Segment Start: Recorded information

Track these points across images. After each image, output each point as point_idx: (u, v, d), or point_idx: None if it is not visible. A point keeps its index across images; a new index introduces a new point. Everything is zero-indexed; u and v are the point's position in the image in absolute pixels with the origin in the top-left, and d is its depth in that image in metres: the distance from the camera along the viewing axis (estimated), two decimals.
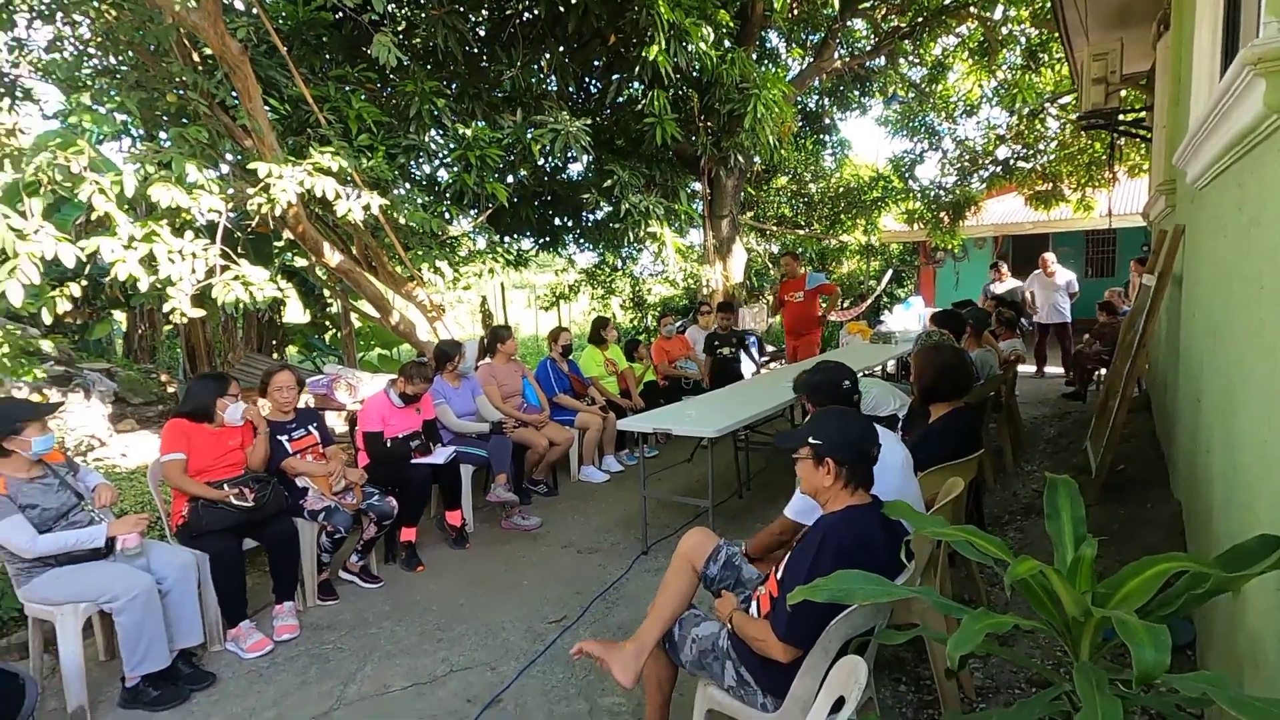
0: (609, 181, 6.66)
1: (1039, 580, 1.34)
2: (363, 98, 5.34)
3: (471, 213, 6.63)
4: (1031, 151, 10.44)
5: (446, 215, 6.05)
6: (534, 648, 2.97)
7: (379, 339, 10.61)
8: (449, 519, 4.14)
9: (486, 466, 4.34)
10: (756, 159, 8.70)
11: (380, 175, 4.98)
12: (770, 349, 10.25)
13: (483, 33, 6.99)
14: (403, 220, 5.32)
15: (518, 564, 3.87)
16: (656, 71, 5.84)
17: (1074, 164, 10.04)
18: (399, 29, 6.23)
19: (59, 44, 4.72)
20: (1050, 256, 8.18)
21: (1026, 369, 7.93)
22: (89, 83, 4.66)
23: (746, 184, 9.85)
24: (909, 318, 10.25)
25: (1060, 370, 8.00)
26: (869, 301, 11.95)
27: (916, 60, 10.35)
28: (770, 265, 12.73)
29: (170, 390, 7.50)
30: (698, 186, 8.67)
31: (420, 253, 6.05)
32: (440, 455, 4.05)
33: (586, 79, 7.82)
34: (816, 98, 10.89)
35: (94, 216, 3.75)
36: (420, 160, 6.25)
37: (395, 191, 5.67)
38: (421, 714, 2.56)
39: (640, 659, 2.01)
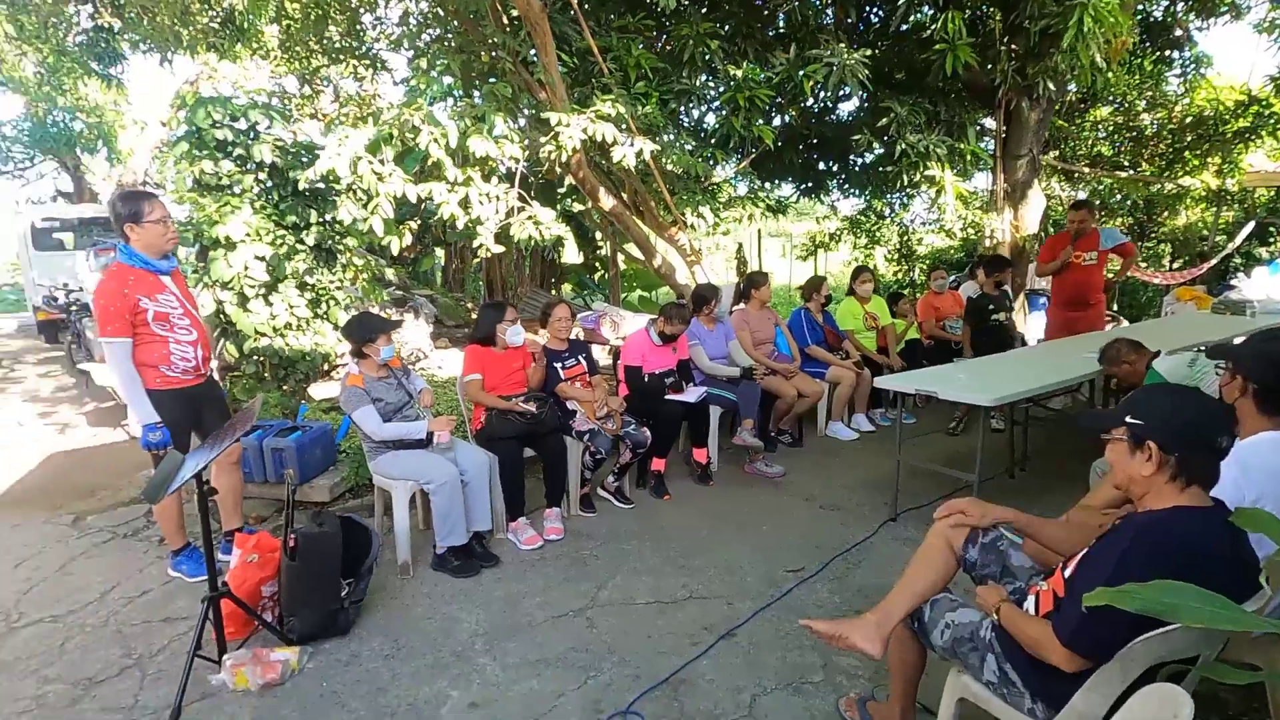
0: (884, 120, 6.11)
1: None
2: (640, 46, 5.54)
3: (736, 157, 6.61)
4: None
5: (711, 160, 6.10)
6: (769, 592, 3.00)
7: (641, 281, 11.27)
8: (695, 455, 4.32)
9: (734, 410, 4.41)
10: (1072, 86, 7.29)
11: (653, 121, 5.16)
12: None
13: None
14: (669, 166, 5.49)
15: (758, 508, 3.92)
16: None
17: None
18: None
19: (407, 18, 5.61)
20: None
21: None
22: (425, 51, 5.50)
23: (1055, 117, 8.34)
24: (1275, 284, 8.01)
25: None
26: (1212, 262, 9.54)
27: None
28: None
29: (474, 316, 8.84)
30: (990, 123, 7.57)
31: (684, 197, 6.21)
32: (692, 394, 4.20)
33: (868, 7, 7.18)
34: (1166, 3, 8.69)
35: (428, 165, 4.46)
36: (690, 105, 6.33)
37: (665, 137, 5.86)
38: (661, 630, 2.75)
39: (885, 629, 1.90)
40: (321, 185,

Segment End: Recorded information

Work order: Given the records above, return exactly the lines starting at the line containing "28: (770, 265, 12.73)" and ending at the line containing "38: (421, 714, 2.56)", including both.

Solution below:
28: (770, 265, 12.73)
29: (170, 390, 7.50)
30: (698, 186, 8.67)
31: (420, 253, 6.05)
32: (440, 455, 4.05)
33: (586, 79, 7.82)
34: (816, 98, 10.89)
35: (94, 216, 3.75)
36: (420, 160, 6.25)
37: (395, 191, 5.67)
38: (421, 714, 2.56)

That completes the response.